The records below hold a stretch from the line with "20,1,$1+$1,$6,$7,$8,$9,0*" through the line with "X90170000Y-81265000D03*"; return exactly those lines, ends included, and nothing more.

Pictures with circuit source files
+ + + + +

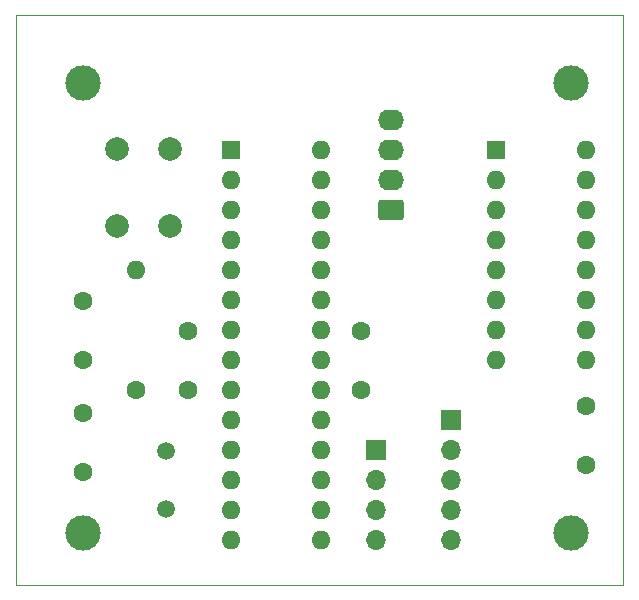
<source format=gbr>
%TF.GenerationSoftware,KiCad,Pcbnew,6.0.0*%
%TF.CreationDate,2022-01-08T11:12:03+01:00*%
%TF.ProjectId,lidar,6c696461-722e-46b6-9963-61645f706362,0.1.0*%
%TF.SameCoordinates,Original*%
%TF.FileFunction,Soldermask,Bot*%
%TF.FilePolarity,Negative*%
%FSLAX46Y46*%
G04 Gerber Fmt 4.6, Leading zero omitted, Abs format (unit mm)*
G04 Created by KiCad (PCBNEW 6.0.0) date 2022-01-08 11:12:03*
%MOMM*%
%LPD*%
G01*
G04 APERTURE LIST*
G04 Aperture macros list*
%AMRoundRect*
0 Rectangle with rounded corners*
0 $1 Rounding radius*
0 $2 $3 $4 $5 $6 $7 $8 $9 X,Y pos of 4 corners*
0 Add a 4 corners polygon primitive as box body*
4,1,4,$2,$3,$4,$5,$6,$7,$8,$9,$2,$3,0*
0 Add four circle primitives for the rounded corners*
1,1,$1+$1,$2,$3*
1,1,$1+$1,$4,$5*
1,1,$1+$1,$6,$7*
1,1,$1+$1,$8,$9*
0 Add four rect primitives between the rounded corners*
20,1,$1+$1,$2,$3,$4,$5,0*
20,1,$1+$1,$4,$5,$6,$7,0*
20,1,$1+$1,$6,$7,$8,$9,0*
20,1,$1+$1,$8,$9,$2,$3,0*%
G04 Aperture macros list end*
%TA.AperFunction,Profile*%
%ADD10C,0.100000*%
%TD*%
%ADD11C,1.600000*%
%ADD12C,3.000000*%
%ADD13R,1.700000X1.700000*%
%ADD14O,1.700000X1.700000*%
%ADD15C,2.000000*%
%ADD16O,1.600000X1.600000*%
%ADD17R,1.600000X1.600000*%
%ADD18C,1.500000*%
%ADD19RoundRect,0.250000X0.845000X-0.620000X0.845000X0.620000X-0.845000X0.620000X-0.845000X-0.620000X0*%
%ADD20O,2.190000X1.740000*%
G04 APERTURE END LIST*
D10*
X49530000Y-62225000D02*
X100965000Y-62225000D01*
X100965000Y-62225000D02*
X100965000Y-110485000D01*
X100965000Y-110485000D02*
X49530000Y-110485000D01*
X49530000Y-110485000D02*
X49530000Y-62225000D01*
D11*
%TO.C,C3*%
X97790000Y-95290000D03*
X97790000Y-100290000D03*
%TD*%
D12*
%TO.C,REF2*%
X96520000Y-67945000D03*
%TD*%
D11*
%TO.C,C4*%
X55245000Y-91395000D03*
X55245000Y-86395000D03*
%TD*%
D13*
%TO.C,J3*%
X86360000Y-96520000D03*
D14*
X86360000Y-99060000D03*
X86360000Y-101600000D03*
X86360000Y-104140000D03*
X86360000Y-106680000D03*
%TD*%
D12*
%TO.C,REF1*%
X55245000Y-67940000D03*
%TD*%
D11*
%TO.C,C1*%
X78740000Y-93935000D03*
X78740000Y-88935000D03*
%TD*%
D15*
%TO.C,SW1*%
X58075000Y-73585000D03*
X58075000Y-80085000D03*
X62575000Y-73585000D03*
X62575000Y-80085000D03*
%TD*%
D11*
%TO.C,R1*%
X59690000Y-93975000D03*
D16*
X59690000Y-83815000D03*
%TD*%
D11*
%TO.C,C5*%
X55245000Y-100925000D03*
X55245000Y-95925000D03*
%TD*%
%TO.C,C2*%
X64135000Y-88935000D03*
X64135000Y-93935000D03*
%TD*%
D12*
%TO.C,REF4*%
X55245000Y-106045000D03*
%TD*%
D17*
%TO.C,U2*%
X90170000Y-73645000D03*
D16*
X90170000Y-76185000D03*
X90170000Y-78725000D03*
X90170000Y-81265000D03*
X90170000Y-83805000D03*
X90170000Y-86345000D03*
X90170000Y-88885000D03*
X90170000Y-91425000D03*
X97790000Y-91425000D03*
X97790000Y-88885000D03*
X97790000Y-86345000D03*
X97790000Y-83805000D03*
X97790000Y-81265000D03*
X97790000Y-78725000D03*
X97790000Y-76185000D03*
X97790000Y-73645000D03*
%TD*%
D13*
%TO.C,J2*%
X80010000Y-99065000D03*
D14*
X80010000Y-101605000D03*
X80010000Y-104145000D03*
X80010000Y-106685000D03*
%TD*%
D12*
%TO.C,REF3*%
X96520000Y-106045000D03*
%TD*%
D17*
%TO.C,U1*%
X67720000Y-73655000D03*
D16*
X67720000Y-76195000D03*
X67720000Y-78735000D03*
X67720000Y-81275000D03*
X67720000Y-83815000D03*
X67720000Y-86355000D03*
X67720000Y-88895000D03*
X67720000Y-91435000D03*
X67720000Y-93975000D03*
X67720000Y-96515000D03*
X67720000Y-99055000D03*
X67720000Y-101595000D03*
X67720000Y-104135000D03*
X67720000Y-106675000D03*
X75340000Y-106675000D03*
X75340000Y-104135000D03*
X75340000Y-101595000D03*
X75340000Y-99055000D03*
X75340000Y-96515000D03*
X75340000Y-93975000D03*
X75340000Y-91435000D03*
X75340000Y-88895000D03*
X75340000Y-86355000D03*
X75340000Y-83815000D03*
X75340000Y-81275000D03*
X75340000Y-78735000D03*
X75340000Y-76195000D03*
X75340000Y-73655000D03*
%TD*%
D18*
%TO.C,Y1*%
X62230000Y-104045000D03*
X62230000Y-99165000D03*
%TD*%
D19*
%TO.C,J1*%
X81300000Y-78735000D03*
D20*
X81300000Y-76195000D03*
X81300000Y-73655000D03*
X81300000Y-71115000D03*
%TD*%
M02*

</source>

+ + + + +

Task solution:
20,1,$1+$1,$6,$7,$8,$9,0*
20,1,$1+$1,$8,$9,$2,$3,0*%
G04 Aperture macros list end*
%TA.AperFunction,Profile*%
%ADD10C,0.100000*%
%TD*%
%ADD11C,1.600000*%
%ADD12C,3.000000*%
%ADD13R,1.700000X1.700000*%
%ADD14O,1.700000X1.700000*%
%ADD15C,2.000000*%
%ADD16O,1.600000X1.600000*%
%ADD17R,1.600000X1.600000*%
%ADD18C,1.500000*%
%ADD19RoundRect,0.250000X0.845000X-0.620000X0.845000X0.620000X-0.845000X0.620000X-0.845000X-0.620000X0*%
%ADD20O,2.190000X1.740000*%
G04 APERTURE END LIST*
D10*
X49530000Y-62225000D02*
X100965000Y-62225000D01*
X100965000Y-62225000D02*
X100965000Y-110485000D01*
X100965000Y-110485000D02*
X49530000Y-110485000D01*
X49530000Y-110485000D02*
X49530000Y-62225000D01*
D11*
%TO.C,C3*%
X97790000Y-95290000D03*
X97790000Y-100290000D03*
%TD*%
D12*
%TO.C,REF2*%
X96520000Y-67945000D03*
%TD*%
D11*
%TO.C,C4*%
X55245000Y-91395000D03*
X55245000Y-86395000D03*
%TD*%
D13*
%TO.C,J3*%
X86360000Y-96520000D03*
D14*
X86360000Y-99060000D03*
X86360000Y-101600000D03*
X86360000Y-104140000D03*
X86360000Y-106680000D03*
%TD*%
D12*
%TO.C,REF1*%
X55245000Y-67940000D03*
%TD*%
D11*
%TO.C,C1*%
X78740000Y-93935000D03*
X78740000Y-88935000D03*
%TD*%
D15*
%TO.C,SW1*%
X58075000Y-73585000D03*
X58075000Y-80085000D03*
X62575000Y-73585000D03*
X62575000Y-80085000D03*
%TD*%
D11*
%TO.C,R1*%
X59690000Y-93975000D03*
D16*
X59690000Y-83815000D03*
%TD*%
D11*
%TO.C,C5*%
X55245000Y-100925000D03*
X55245000Y-95925000D03*
%TD*%
%TO.C,C2*%
X64135000Y-88935000D03*
X64135000Y-93935000D03*
%TD*%
D12*
%TO.C,REF4*%
X55245000Y-106045000D03*
%TD*%
D17*
%TO.C,U2*%
X90170000Y-73645000D03*
D16*
X90170000Y-76185000D03*
X90170000Y-78725000D03*
X90170000Y-81265000D03*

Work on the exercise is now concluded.